# [Exercise data]
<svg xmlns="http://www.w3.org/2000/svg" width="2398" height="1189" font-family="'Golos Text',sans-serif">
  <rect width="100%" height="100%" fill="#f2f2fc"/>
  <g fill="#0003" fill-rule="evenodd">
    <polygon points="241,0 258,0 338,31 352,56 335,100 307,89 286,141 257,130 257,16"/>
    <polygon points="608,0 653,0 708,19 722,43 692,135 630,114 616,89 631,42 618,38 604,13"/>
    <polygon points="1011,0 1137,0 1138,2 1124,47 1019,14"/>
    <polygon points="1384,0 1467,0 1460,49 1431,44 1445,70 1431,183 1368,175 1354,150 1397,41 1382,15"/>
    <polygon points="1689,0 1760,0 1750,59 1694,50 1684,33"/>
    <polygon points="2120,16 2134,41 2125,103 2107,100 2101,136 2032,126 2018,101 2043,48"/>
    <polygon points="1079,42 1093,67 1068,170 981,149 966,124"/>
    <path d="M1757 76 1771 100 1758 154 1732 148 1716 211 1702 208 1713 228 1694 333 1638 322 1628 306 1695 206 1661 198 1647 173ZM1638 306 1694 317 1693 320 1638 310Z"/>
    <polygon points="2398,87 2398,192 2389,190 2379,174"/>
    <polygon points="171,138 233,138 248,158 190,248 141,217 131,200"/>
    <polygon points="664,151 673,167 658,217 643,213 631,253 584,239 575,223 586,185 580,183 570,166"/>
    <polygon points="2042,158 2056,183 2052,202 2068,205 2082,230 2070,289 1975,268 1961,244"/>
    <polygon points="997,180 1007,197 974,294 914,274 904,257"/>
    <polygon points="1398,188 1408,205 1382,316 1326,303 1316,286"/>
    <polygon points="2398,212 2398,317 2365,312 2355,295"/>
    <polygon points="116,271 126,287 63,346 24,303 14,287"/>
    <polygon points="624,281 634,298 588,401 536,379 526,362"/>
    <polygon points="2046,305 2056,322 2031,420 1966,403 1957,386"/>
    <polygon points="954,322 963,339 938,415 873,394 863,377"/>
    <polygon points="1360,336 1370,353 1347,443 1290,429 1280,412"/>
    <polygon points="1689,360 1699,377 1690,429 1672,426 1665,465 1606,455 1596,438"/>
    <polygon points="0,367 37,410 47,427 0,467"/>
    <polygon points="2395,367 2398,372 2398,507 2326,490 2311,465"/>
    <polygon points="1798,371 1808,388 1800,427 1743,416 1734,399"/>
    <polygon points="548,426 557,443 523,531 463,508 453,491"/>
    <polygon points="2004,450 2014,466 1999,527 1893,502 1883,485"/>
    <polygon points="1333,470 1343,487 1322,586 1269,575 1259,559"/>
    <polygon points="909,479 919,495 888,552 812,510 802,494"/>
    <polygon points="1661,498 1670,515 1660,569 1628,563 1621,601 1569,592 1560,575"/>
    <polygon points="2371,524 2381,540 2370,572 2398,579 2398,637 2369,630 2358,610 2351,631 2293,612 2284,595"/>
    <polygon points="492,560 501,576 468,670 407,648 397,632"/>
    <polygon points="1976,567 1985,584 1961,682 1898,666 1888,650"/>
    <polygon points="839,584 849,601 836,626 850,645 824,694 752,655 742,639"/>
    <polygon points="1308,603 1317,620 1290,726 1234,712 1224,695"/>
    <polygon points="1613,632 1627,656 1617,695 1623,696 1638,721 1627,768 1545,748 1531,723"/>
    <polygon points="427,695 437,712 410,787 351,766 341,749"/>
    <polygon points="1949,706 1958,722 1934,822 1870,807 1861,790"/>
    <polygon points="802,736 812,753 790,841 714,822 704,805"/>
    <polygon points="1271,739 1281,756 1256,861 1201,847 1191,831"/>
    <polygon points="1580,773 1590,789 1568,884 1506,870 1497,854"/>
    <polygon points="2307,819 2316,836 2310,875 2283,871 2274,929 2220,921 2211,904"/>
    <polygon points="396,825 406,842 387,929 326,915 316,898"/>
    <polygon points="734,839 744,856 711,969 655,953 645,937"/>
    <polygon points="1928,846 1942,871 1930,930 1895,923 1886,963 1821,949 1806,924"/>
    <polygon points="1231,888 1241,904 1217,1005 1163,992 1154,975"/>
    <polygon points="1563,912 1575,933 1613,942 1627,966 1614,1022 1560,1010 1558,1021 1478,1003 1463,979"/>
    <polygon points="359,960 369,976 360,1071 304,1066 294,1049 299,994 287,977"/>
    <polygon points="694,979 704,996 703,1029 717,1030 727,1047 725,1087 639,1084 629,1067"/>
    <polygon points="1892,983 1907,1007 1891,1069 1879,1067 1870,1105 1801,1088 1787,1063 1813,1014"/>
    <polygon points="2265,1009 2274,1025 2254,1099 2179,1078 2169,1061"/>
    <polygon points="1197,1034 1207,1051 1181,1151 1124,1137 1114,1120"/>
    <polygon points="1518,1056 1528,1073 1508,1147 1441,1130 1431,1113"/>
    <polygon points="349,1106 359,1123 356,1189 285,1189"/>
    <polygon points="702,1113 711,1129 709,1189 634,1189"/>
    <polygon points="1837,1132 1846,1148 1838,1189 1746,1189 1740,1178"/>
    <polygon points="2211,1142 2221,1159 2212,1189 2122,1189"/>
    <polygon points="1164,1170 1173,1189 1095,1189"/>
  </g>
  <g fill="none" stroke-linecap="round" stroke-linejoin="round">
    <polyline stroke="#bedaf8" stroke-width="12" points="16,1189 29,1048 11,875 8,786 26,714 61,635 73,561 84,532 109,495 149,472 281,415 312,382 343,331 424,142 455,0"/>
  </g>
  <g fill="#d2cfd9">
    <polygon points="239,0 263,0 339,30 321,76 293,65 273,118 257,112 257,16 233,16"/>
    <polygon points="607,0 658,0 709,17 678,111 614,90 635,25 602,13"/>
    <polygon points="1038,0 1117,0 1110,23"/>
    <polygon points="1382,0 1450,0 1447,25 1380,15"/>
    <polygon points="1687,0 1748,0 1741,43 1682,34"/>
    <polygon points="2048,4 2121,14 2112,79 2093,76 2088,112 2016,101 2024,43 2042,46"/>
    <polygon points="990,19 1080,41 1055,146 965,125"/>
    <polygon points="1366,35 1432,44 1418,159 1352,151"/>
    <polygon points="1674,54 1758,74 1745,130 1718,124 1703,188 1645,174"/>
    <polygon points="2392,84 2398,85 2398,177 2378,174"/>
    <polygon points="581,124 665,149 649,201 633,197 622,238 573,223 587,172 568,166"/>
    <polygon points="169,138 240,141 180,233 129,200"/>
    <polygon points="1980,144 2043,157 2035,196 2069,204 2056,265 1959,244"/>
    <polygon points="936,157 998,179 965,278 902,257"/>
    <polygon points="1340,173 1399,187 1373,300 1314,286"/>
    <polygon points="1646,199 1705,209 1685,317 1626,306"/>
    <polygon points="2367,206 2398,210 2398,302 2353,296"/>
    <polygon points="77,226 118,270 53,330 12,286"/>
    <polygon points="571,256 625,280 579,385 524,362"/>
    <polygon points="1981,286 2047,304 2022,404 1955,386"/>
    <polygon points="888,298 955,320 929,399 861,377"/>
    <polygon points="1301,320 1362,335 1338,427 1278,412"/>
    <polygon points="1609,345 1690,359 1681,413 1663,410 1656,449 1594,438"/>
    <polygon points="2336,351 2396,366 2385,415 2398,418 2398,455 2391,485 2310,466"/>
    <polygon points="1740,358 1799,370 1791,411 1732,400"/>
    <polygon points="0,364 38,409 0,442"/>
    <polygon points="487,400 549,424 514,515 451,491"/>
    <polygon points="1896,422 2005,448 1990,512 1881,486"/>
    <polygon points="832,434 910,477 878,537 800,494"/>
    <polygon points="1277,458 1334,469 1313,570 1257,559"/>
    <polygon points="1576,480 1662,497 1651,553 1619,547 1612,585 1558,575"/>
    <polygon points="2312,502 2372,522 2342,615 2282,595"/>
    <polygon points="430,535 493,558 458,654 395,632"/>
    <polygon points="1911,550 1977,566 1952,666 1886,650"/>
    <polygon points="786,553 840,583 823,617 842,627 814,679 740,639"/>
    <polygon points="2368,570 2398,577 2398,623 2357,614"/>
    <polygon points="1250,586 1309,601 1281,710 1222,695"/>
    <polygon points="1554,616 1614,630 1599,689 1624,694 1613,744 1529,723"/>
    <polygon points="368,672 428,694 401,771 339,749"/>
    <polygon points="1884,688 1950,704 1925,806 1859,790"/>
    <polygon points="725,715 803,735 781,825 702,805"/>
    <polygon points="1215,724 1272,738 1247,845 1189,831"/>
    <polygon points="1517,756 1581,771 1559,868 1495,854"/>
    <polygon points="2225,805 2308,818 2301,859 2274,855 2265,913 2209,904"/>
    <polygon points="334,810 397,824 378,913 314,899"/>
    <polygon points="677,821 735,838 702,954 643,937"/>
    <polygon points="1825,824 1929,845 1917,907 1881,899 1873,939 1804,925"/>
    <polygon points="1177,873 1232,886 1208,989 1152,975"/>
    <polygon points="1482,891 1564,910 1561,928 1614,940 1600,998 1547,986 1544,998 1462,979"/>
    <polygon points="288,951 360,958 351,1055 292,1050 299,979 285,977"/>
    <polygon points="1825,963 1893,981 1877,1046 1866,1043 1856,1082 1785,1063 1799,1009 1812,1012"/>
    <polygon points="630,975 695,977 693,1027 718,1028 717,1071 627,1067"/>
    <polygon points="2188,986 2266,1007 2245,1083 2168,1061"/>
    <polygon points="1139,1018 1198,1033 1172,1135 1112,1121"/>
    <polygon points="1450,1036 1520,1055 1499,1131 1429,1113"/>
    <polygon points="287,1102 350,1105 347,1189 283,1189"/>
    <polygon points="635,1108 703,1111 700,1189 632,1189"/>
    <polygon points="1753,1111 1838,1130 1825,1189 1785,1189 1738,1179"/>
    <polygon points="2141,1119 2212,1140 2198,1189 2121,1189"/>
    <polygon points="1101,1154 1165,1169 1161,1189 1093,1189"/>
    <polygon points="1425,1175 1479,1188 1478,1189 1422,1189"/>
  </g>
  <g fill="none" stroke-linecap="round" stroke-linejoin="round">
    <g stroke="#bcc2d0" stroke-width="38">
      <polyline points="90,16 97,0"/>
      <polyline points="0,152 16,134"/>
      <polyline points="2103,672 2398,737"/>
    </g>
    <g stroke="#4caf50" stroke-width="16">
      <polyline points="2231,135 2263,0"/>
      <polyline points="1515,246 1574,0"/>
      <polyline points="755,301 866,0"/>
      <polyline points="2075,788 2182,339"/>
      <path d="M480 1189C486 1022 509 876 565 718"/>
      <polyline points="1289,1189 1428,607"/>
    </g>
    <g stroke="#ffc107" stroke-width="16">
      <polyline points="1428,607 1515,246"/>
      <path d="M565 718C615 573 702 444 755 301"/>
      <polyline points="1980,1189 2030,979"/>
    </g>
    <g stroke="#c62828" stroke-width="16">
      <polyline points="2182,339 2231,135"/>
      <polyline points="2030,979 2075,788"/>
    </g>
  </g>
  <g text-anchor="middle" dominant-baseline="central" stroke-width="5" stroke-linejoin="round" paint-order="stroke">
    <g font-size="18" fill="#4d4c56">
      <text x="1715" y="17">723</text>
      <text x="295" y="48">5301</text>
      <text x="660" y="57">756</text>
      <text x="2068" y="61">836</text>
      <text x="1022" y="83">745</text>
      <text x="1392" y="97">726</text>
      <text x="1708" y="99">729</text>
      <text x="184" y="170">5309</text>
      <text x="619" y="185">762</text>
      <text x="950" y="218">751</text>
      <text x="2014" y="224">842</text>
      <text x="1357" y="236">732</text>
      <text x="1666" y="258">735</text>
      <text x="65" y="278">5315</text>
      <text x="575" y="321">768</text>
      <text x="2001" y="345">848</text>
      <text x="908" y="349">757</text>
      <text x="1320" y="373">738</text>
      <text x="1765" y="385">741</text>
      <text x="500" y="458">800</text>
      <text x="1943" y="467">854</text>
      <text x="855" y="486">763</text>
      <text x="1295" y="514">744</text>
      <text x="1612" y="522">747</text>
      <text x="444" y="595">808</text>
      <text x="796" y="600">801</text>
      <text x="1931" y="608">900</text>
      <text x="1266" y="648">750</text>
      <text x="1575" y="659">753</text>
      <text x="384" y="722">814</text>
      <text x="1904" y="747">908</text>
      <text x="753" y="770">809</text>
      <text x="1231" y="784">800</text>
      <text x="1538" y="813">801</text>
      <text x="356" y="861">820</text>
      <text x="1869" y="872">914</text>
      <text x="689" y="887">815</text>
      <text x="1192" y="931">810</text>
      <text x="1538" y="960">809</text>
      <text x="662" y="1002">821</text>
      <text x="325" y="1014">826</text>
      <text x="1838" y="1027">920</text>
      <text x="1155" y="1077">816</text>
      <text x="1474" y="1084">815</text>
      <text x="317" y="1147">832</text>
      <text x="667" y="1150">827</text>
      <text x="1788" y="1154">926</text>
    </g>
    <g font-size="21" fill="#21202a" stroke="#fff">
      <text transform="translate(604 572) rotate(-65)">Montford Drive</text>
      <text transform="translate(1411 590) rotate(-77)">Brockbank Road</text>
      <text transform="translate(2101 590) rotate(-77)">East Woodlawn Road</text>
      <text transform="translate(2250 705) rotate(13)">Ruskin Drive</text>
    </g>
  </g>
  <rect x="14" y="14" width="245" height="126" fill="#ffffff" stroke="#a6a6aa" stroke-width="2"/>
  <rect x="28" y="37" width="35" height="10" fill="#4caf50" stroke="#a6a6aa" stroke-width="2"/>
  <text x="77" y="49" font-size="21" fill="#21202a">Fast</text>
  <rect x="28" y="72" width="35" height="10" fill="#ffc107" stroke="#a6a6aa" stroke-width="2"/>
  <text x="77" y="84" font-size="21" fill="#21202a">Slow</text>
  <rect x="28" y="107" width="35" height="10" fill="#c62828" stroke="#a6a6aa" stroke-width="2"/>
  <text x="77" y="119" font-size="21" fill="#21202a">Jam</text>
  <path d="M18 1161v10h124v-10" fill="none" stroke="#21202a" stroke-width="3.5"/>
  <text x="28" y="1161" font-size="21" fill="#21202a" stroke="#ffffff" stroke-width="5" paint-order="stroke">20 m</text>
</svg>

# [Required action]
Go through the material and copy out every line with "ffffff" in it.

# [Solved problem]
  <rect x="14" y="14" width="245" height="126" fill="#ffffff" stroke="#a6a6aa" stroke-width="2"/>
  <text x="28" y="1161" font-size="21" fill="#21202a" stroke="#ffffff" stroke-width="5" paint-order="stroke">20 m</text>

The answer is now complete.